Vocabulary entries with mask_kind: "raster" declare mask_ref: "current_subject_mask". The synthesizer looks up the mask by name in the registry and writes the resolved path into the synthesized XMP.

Rationale

  • Symbolic decoupling. Vocabulary entries don't embed absolute paths; the same vocabulary works across images with their own subject masks.
  • Reuse across primitives. The agent generates current_subject_mask once; multiple vocabulary applications (tone_lifted_shadows_subject, warm_highlights_subject, structure_subject_subtle) reference it.
  • Lifecycle clarity. current_*_mask is overwritten on regeneration; named persistent masks (custom-named) survive.
  • Auditability.
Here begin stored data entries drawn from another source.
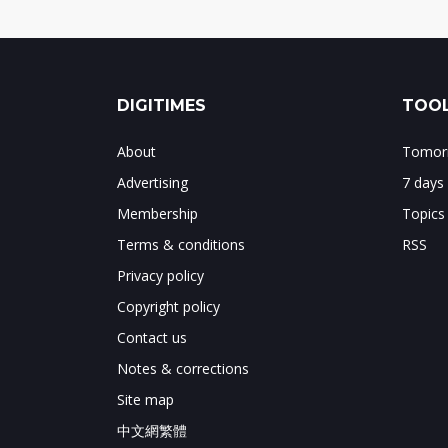
DIGITIMES
TOOL
About
Tomorr
Advertising
7 days
Membership
Topics
Terms & conditions
RSS
Privacy policy
Copyright policy
Contact us
Notes & corrections
Site map
中文網繁體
The registry stores when each mask was generated, which provider produced it, what prompt was used, what render it was generated from. Sessions can be replayed because the masks are versioned alongside snapshots.

Alternatives considered

  • Embed mask paths directly in vocabulary entries: rejected — couples entries to specific images, breaks sharing.
  • Database of masks (SQLite): rejected — same reasons as ADR-018 rejected SQLite for snapshots; PNG-on-disk plus a JSON registry is simpler.
  • No registry; ad-hoc path conventions: rejected — fragile, no audit trail, no clear regeneration semantics.

Consequences

Positive: - Vocabulary entries are portable across images - Mask reuse is natural (generate once, reference many times) - Registry serves as audit trail for mask provenance - Snapshot integration is clean (ADR-018 + RFC-003 detail how masks are versioned with snapshots)

Negative: - The agent must understand symbolic references (one extra concept beyond raw paths) - Stale masks (generated from outdated previews) need detection logic — see RFC-003

Implementation notes

src/chemigram_core/masking/registry.py implements the registry. RFC-003 deliberates how masks are stored within snapshots (Option A: content-addressed alongside XMPs vs Option B: per-snapshot subdirectories). RFC-009 specifies the MaskingProvider protocol that produces mask PNGs.